**Yönergeler:**
a: Aşağıdaki sayfa metnine göre Millet Partisi'ni 1954 yılında hangi mahkemenin kapattığını yazın.
b: Sayfa metnindeki “Ne kadar parti kapatırsan o kadar parti kuruluyor.” cümlesini İngilizceye çevirin.
c: Sayfa metninde “1963 yılında kurulan Anayasa Mahkemesi” sözleriyle başlayan paragrafı, ana bilgilerini koruyarak madde madde kısaltın.

**Sayfa Metni:**
Ülkemizde gündem oluşturmak üzerine MHP’ye diyecek yok.
Genel Başkan Devlet Bahçeli HDP’nin kapatılması gerektiğini söyledi… İttifak
ortağından “Parti kapatmak çözüm değil” cevabı geldi. Bu atışma ülkemizde
siyasi partilerin kapanması adına yaşananları yeniden akıllara getirdi.
Ülkemizde Anayasa Mahkemesi’nin kuruluşundan önce 1950
yılından sonra kurulan Millet Partisi 1954 yılında Ankara Sulh Ceza Mahkemesi
tarafından kapatıldı. Aynı mahkeme 27 Mayıs 1960 ihtilalinden sonra iktidardan
uzaklaştırılan Demokrat Parti’nin de kapısına kilit vurulmasına karar vermişti.
1963 yılında kurulan Anayasa Mahkemesi, parti kapatma
davalarının görüldüğü mahkeme oldu. Bu mahkeme, bütün partilerin feshedildiği
12 Eylül 1980 ihtilaline kadar 6 parti hakkında kapatma kararı verdi. Siyasi
partilerin 1983 yılında kurulmasına izin verilmesinin ardından 18 partinin
kapanmasına karar vererek seçimlere girmesine izin vermezken, yüksek mahkeme
aralarında DYP’nin de bulunduğu 16 partinin kapatılması taleplerini reddederek
seçimlere girmesine imkan tanımıştı.
Ne kadar parti kapatırsan o kadar parti kuruluyor. Şunu
hemen belirtmek isterim, ülkemize karşı her türlü ihanet içerisinde olanların
siyaset arenasına çıkarak vatanımıza, milletimize, bayrağımıza ve devletimize
karşı tetik düşürenlere destek olmasının da önüne geçmek gerek.
Bugün baktığımızda Yargıtay’ın resmi internet sitesinde
“Faaliyette Olan Siyasi Partiler” listesine göre son 1 yılda politika sahnesine
23 yeni siyasi partinin dahil olduğunu görmek mümkün.
İttifaklar dönemi, ekonomik kriz, erken seçim söylentileri…
Hareketli siyaset sahnesi, yeni aktörler çıkartırken, yeni hareketlere de alan
açıyor. Yargıtay’ın resmi internet sitesinde “Faaliyette Olan Siyasi Partiler”
listesine göre son 1 yılda 23 yeni siyasi parti kuruldu.
Siyaset sahnesinde 2 Aralık 2019’da Gelecek Partisi ile
başlayan 1 yıllık sürecin son halkası 18 Kasım 2020’de kurulan Devrim Hareketi
oldu. Yargıtay listesinde yaklaşık 4 yıl, 4 aylık bir süreçte, Osmanlı
Partisi’nden önce kurulan 23 parti siyaset sahnesinden çekilmiş.

**Gösterilen Kayıtlar:**

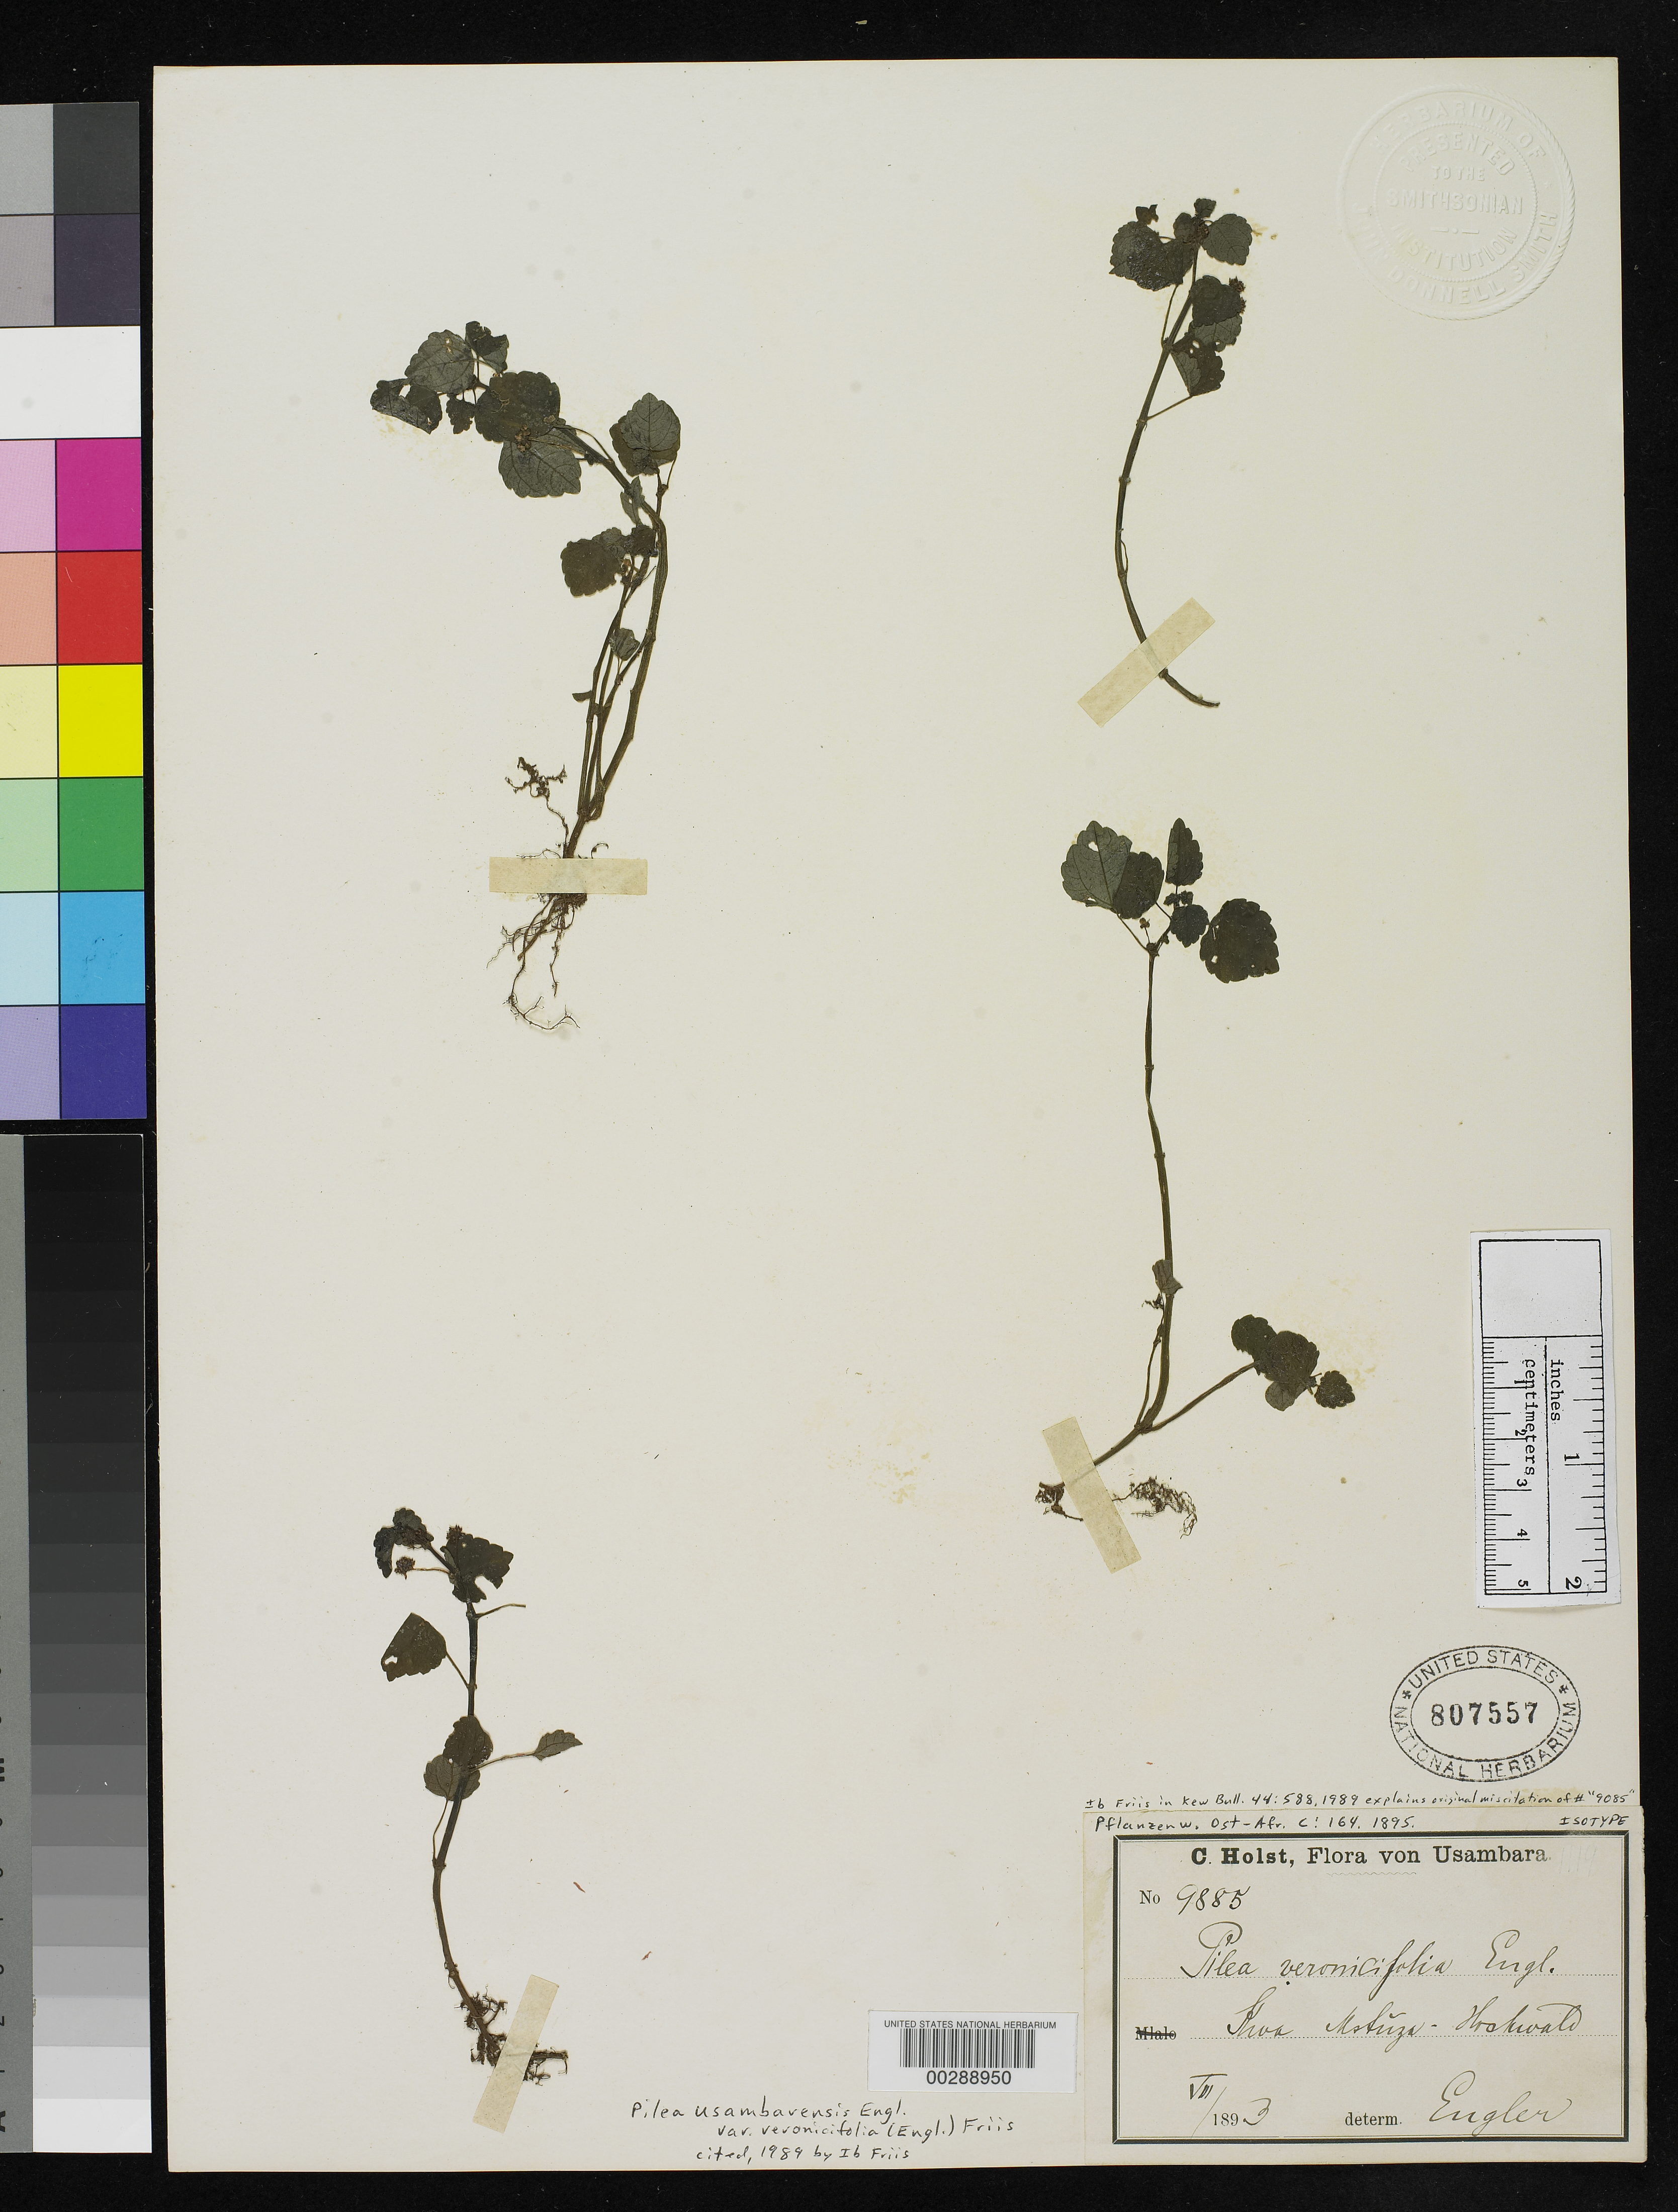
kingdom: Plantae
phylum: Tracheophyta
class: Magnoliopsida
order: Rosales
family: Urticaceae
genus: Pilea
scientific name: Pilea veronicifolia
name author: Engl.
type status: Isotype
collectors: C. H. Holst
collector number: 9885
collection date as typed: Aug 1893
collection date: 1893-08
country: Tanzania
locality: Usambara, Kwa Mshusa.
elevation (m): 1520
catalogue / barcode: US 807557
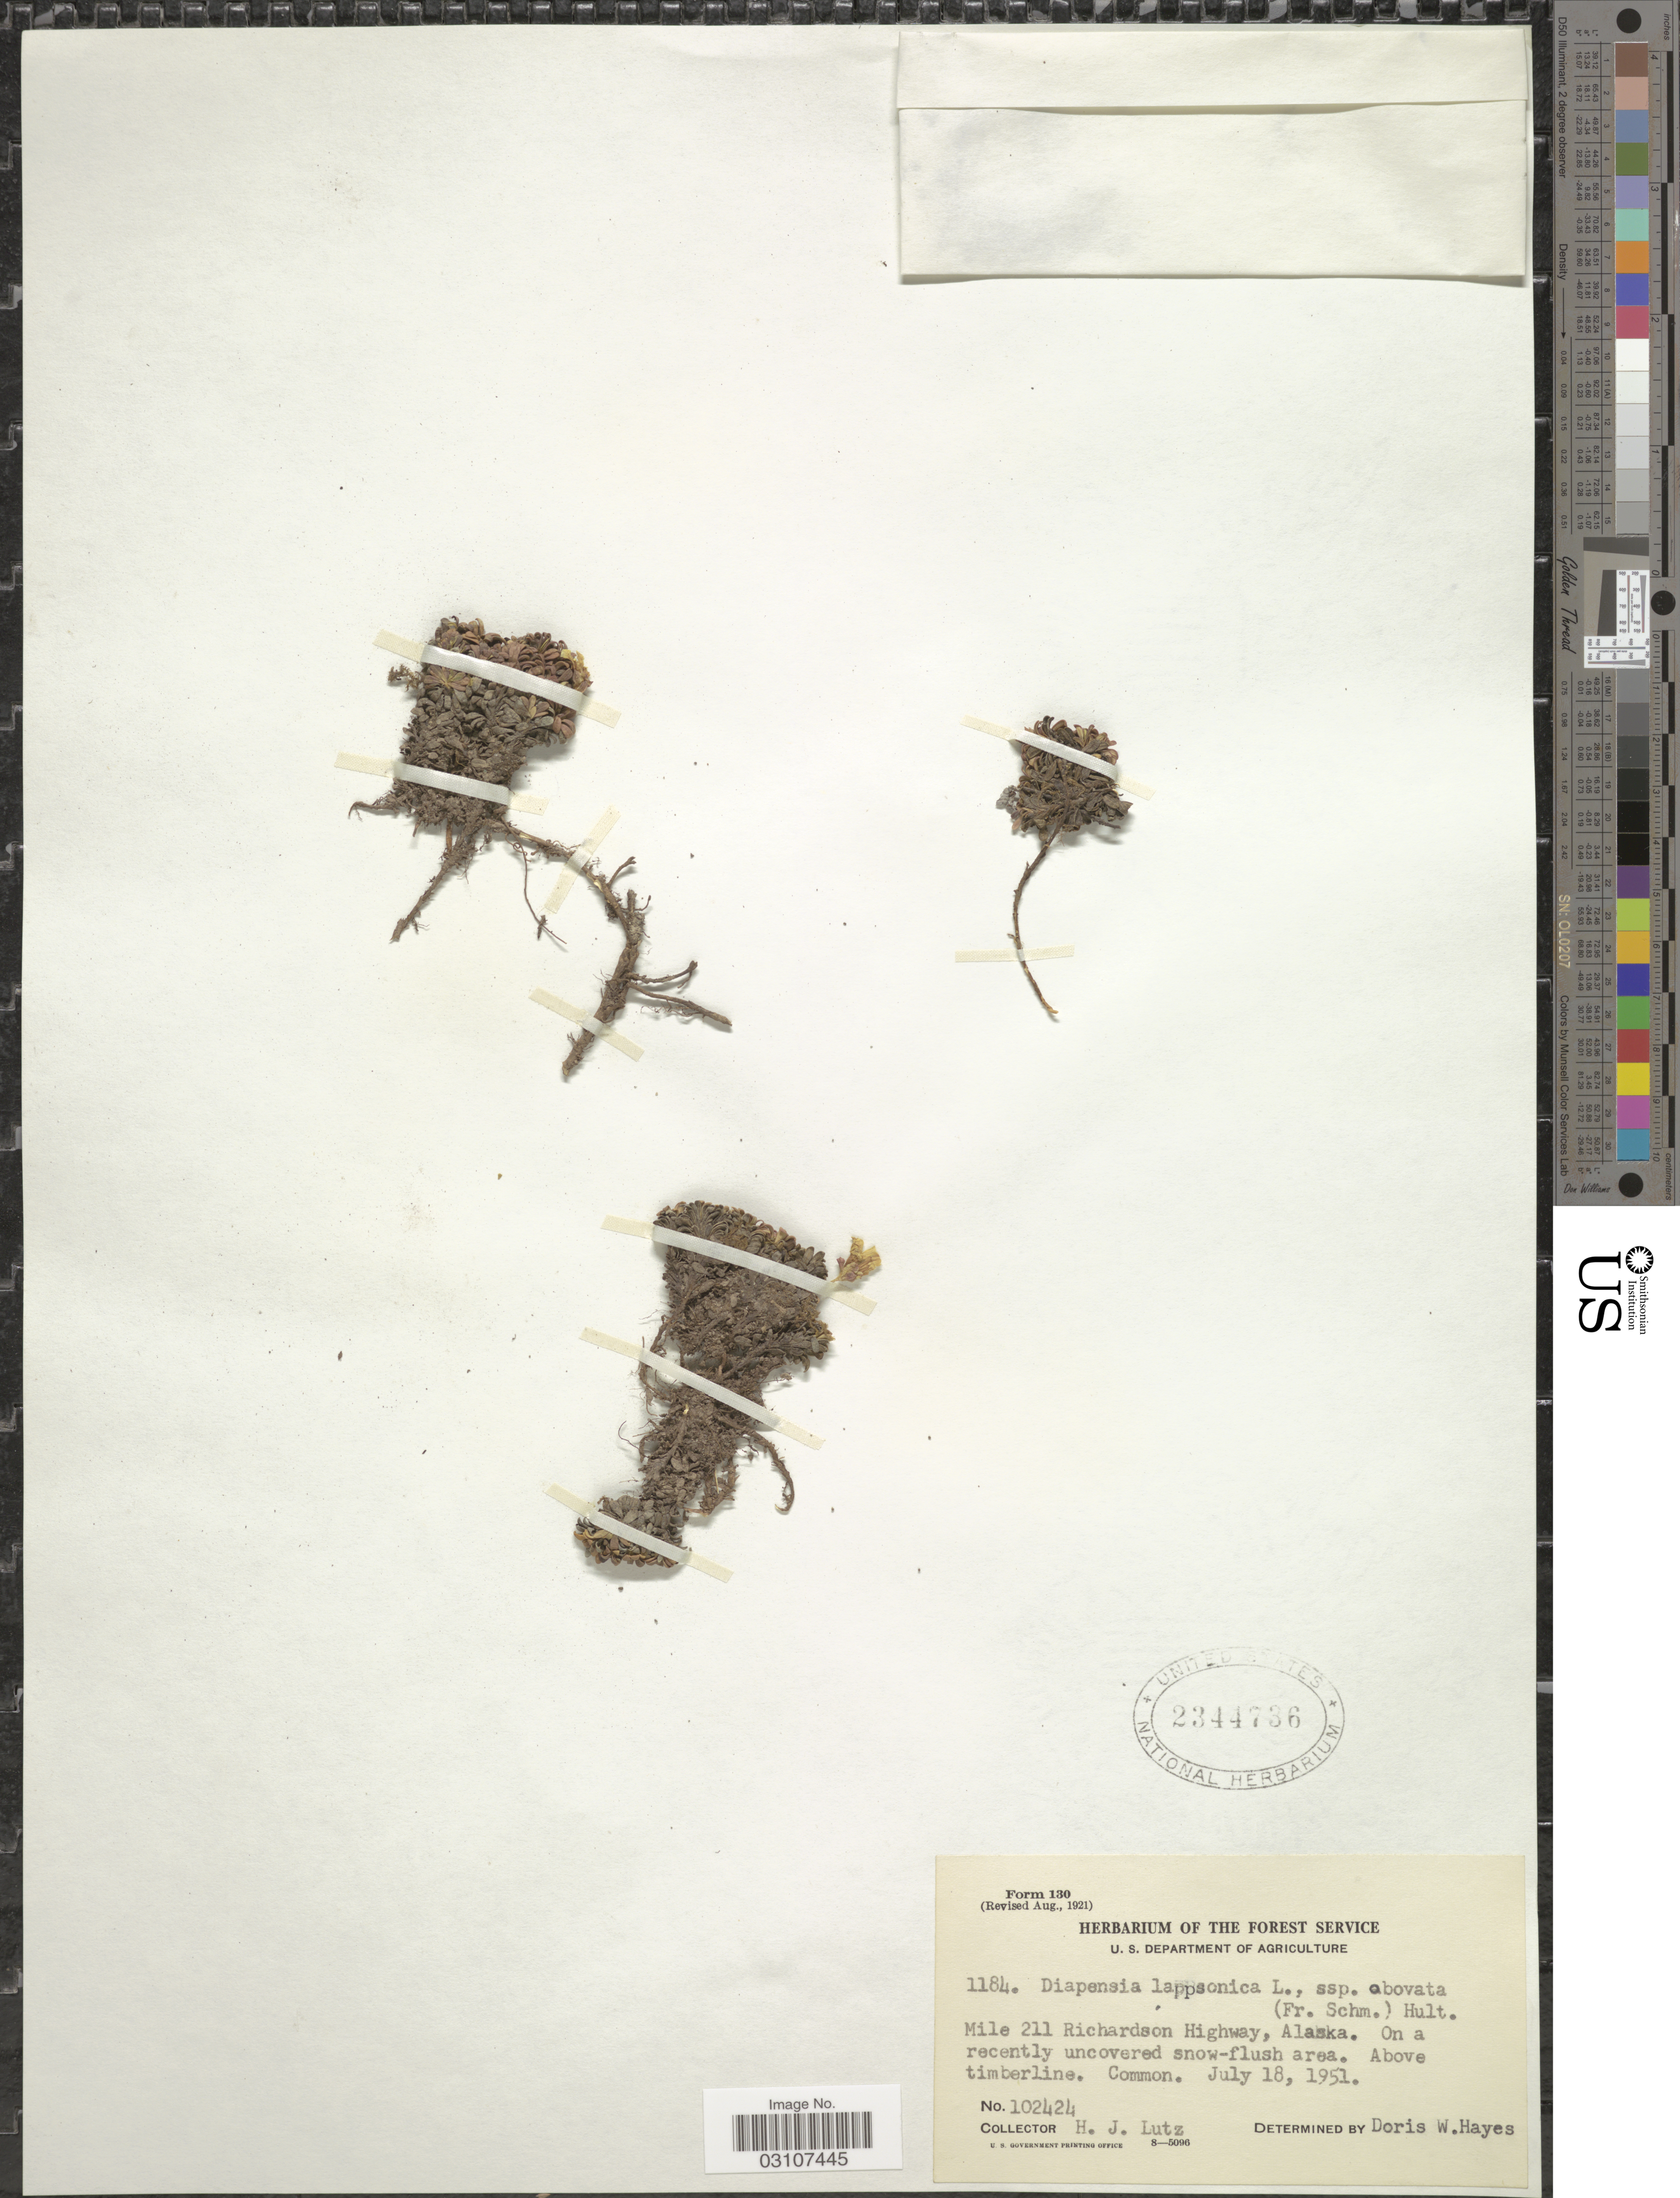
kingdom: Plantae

**Görev Yanıtları:**
a: Ankara Sulh Ceza Mahkemesi

b: The more parties you close, the more parties are founded.

c:
- Anayasa Mahkemesi 1963'te kuruldu ve parti kapatma davalarına bakan mahkeme oldu.
- Bütün partilerin feshedildiği 12 Eylül 1980 ihtilaline kadar 6 partiyi kapattı.
- 1983'te siyasi partilerin kurulmasına izin verildikten sonra 18 partiyi kapatarak seçimlere girmelerini engelledi.
- Aralarında DYP'nin de bulunduğu 16 partiye yönelik kapatma taleplerini reddederek bu partilerin seçimlere girmesine imkân tanıdı.